* [CHECK YOUR UNDERSTANDING]
A: Check each statement against the text on the Turin papyri and answer yes or no, quoting the words of the text that settle it: (i) Most of the museum's papyrus manuscripts have already been published. (ii) Around 300 of the fragments have been reassembled into larger manuscripts. (iii) The fragments are recorded in the museum's existing database.
B: Please answer these questions from the text on the Turin papyri:
(i) Which village do most of the manuscripts likely come from?
(ii) How many papyrus fragments does the museum hold?
(iii) Who will handle the conservation and consolidation of the fragments?
C: Keep writing the text on the Turin papyri, picking up after its last sentence.

* [PAGE TEXT]
Collection
The vast majority of the papyrus manuscripts in the Museo Egizio in Turin are unpublished and unknown to a wider audience. Most date from the Ramesside period and are highly likely to originate from the village of Deir el-Medina. The contents of the hieratic Ramesside manuscripts range from literary, ritual, magical, and religious materials to texts of a documentary nature, such as juridical documents and materials from the necropolis and temple administrations. The archive comprises several thousand papyrus fragments. Some 300 of these have been reassembled into larger manuscripts. Some of the assembled documents are more or less complete manuscripts, though some of their texts are partly unidentified. In addition to these, the museum holds thousands of tiny undocumented fragments, which may belong either to these ensembles or to other, as yet unidentified texts.
Restoration
The more than 10,000 papyrus fragments in the museum are not documented in the existing museum database. Neither are they stored according to state-of-the-art guidelines for the conservation of papyri. They need first to be carefully consolidated and subsequently digitised in order to provide the basis for further research. The papyrus restorer will handle the conservation and consolidation of these numerous fragments, many of which need to be cleaned, unfolded, straightened, and anchored with correctly aligned fibres in order to improve (or simply allow) legibility, as well as permit them to be reproduced photographically so that they can be worked on remotely.

* [DATASET]

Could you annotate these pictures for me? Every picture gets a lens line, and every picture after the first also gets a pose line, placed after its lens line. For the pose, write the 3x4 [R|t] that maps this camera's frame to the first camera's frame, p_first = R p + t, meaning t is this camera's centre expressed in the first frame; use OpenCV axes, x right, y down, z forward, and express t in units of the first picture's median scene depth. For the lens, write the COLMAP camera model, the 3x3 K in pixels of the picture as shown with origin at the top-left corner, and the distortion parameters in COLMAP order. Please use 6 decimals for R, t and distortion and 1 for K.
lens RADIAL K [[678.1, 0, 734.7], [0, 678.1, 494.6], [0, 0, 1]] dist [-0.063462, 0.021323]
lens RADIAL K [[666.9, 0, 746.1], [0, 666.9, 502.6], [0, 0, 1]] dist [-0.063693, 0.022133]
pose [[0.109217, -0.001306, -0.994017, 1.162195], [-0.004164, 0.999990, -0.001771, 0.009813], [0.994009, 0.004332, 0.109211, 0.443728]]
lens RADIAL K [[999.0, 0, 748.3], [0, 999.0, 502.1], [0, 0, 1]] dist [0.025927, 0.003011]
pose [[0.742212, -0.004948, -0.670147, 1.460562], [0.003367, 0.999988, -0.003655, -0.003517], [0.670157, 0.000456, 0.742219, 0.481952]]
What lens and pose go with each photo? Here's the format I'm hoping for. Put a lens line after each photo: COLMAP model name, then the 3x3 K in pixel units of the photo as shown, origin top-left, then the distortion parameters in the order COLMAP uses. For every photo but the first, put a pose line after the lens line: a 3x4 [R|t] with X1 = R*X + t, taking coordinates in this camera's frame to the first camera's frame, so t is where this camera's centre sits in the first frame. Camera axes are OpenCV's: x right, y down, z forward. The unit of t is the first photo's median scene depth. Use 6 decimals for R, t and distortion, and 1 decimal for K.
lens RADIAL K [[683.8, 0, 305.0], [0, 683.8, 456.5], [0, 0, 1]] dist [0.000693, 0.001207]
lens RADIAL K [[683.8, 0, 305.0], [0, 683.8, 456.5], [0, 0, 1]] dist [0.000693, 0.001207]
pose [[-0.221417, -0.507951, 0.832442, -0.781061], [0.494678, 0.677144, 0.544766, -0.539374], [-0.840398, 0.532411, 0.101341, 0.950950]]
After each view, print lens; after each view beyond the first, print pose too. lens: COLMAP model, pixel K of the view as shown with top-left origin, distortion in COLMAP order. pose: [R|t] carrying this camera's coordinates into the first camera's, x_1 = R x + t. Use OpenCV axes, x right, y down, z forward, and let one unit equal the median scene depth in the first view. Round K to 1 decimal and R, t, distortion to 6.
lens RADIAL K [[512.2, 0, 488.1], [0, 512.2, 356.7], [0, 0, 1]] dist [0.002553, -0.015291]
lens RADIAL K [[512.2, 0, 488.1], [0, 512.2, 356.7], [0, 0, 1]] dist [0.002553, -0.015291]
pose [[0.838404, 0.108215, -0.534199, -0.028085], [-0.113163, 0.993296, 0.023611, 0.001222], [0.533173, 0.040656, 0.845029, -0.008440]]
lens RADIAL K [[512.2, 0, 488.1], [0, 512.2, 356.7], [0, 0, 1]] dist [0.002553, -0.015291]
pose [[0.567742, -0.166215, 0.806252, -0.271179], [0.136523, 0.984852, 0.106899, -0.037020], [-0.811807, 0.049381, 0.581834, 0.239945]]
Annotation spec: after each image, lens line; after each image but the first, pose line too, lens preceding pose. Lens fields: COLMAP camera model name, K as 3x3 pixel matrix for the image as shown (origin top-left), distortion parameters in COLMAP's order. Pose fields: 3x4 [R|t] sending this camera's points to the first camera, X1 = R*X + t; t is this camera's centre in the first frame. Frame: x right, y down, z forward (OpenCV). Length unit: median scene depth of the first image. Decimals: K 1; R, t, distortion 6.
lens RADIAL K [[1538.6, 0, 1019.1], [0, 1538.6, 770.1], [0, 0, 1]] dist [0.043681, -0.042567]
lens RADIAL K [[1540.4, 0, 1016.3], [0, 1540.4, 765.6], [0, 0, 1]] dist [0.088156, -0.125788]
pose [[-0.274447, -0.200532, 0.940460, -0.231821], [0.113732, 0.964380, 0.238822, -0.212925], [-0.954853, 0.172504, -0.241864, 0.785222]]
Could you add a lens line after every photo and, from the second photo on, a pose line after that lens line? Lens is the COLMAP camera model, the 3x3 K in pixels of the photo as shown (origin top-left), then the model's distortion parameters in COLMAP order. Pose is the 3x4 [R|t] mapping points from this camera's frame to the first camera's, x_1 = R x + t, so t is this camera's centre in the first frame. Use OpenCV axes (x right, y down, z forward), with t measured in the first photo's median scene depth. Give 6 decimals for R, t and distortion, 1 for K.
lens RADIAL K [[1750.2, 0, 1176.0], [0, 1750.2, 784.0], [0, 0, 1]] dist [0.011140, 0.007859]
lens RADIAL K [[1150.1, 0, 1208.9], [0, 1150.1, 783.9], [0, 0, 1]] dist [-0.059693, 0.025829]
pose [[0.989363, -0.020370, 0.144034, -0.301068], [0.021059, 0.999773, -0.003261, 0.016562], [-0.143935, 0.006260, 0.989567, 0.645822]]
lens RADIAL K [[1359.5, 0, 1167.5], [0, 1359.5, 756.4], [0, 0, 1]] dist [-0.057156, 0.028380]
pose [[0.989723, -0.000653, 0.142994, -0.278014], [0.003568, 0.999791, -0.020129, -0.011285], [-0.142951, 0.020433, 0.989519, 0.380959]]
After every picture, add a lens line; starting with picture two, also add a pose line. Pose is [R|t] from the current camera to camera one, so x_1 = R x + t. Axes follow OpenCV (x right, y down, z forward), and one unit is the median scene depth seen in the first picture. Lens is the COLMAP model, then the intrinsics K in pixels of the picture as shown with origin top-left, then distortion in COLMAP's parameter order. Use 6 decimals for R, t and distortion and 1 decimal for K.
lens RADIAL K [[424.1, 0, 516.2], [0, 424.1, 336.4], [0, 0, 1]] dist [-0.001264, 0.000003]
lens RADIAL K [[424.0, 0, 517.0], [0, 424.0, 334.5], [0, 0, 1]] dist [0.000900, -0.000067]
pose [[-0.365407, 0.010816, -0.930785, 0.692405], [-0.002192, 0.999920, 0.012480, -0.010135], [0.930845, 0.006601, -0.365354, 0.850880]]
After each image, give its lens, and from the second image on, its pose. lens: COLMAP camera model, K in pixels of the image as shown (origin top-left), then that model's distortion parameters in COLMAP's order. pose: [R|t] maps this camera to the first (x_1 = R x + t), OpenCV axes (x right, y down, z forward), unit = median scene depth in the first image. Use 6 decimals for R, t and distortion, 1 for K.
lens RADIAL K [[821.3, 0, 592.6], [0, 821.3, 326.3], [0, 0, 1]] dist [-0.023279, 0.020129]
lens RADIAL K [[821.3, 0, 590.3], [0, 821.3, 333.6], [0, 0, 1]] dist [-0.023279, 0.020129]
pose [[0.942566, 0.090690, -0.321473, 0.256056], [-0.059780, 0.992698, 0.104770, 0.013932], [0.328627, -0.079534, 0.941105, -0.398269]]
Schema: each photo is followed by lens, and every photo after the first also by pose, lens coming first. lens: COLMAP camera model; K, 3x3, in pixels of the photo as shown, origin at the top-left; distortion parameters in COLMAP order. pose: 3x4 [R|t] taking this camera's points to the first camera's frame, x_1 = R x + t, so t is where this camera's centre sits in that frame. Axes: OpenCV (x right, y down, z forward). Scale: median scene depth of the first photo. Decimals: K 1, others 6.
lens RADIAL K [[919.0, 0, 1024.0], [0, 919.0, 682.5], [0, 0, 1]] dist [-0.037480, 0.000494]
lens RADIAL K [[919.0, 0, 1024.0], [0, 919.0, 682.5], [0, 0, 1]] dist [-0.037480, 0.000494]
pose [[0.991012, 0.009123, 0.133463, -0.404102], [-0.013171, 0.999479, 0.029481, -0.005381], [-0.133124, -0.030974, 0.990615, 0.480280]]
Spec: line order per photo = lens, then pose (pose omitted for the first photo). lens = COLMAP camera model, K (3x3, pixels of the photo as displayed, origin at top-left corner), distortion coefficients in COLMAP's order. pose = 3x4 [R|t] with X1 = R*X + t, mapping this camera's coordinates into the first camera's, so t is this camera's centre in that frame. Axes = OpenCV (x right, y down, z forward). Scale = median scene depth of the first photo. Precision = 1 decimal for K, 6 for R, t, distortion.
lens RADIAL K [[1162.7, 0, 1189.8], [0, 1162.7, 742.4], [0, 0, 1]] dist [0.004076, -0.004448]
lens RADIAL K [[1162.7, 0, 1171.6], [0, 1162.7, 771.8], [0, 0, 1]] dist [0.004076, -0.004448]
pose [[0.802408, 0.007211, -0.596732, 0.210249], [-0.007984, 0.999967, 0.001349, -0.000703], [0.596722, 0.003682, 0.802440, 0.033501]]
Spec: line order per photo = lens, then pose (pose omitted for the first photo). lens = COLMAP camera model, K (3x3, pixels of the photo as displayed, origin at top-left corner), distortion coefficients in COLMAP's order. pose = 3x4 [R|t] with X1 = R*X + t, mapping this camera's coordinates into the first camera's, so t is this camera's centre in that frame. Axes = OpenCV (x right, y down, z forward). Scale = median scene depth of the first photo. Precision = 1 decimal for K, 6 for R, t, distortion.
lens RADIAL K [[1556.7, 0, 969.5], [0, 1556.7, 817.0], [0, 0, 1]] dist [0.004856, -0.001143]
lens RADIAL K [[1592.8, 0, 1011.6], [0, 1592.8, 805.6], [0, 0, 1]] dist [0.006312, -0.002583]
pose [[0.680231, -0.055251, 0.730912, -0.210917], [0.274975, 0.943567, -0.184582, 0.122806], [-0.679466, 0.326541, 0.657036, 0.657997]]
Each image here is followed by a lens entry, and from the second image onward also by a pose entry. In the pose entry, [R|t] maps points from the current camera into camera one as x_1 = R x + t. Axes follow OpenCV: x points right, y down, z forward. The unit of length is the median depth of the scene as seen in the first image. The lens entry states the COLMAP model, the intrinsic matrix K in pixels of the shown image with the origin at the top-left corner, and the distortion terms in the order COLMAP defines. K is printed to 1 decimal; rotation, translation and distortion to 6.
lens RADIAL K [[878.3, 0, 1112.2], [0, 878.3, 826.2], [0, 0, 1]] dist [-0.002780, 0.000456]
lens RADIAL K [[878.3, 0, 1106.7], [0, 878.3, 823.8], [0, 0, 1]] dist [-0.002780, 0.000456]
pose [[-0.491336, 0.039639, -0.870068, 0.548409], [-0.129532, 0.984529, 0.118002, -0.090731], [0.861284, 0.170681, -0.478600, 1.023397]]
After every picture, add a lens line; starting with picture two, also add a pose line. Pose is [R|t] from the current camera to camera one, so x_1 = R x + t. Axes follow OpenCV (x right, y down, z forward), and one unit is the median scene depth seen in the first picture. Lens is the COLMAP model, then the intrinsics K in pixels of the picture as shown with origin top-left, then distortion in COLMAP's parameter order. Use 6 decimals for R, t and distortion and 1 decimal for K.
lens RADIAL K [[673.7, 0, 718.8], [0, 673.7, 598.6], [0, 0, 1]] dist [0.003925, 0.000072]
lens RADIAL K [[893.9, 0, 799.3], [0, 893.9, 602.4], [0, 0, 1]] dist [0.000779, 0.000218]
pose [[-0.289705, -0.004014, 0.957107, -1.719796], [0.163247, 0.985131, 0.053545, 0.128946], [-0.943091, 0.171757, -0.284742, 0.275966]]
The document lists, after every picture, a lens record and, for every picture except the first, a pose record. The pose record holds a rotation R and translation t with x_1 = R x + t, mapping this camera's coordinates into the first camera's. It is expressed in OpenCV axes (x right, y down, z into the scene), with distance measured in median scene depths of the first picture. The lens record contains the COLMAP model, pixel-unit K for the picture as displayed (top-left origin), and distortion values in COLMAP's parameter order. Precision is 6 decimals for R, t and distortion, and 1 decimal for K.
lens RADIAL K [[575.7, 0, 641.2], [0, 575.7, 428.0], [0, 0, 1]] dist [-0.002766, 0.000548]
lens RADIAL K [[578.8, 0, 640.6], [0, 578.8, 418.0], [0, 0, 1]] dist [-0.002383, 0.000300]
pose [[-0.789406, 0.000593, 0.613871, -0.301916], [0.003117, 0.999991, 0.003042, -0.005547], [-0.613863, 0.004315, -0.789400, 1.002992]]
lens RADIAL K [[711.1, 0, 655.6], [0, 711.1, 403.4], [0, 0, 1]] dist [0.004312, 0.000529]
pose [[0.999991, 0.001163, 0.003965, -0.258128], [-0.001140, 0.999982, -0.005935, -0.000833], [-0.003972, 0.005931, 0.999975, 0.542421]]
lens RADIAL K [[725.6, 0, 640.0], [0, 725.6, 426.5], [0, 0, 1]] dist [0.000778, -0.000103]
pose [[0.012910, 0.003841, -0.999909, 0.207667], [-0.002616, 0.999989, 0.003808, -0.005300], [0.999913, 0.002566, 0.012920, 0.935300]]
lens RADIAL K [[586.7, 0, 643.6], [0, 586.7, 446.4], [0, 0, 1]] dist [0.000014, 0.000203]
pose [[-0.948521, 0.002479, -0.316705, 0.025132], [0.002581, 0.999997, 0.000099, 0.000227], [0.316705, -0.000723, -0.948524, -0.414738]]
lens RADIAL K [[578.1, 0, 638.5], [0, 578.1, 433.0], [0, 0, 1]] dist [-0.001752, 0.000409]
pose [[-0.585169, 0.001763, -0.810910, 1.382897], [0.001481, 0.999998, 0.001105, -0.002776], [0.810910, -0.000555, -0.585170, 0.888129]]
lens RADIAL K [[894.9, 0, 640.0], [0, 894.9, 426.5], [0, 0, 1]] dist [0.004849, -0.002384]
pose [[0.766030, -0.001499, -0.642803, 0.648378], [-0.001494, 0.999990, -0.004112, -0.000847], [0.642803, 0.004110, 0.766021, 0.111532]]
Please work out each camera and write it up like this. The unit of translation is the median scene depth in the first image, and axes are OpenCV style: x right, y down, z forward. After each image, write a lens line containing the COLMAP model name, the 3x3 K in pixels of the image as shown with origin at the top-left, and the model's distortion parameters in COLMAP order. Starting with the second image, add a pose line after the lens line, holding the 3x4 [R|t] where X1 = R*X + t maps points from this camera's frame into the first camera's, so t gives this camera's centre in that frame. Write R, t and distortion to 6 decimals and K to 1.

* [ANSWERS IN ORDER]
A:
(i) No: "The vast majority of the papyrus manuscripts in the Museo Egizio in Turin are unpublished and unknown to a wider audience."
(ii) Yes: "Some 300 of these have been reassembled into larger manuscripts."
(iii) No: "The more than 10,000 papyrus fragments in the museum are not documented in the existing museum database."

B:
(i) Deir el-Medina
(ii) More than 10,000
(iii) The papyrus restorer

C:
Database
The Museo Egizio began developing the ‘Turin Papyrus Online Platform’ in 2017. This allows for the upload of images of the papyri and for the inclusion of a wealth of information on each papyrus (fragment). Each object is documented with metadata, including its inventory number(s), current location, physical features (such as sheet joins and overlaps, measurements and material), information about the conservation/restoration process, as well as the features of the text witnesses it carries (state of preservation, writing, layout, scribal practice, mode of inscription, type of text, content, keywords, date, etc.), and information about any drawings (type, colour, grid, etc.). The results of the ‘Crossing Boundaries’ Project (information about the material aspects of the papyri, edition and reconstruction of texts, etc.) will be incorporated in TPOP. This project also envisages the integration of a digital light-table into TPOP that will allow papyrologists and Egyptologists to make virtual joins of papyrus fragments by manipulating their digital images. The online platform is fully accessible since September 2019 via a newly created website for registered users.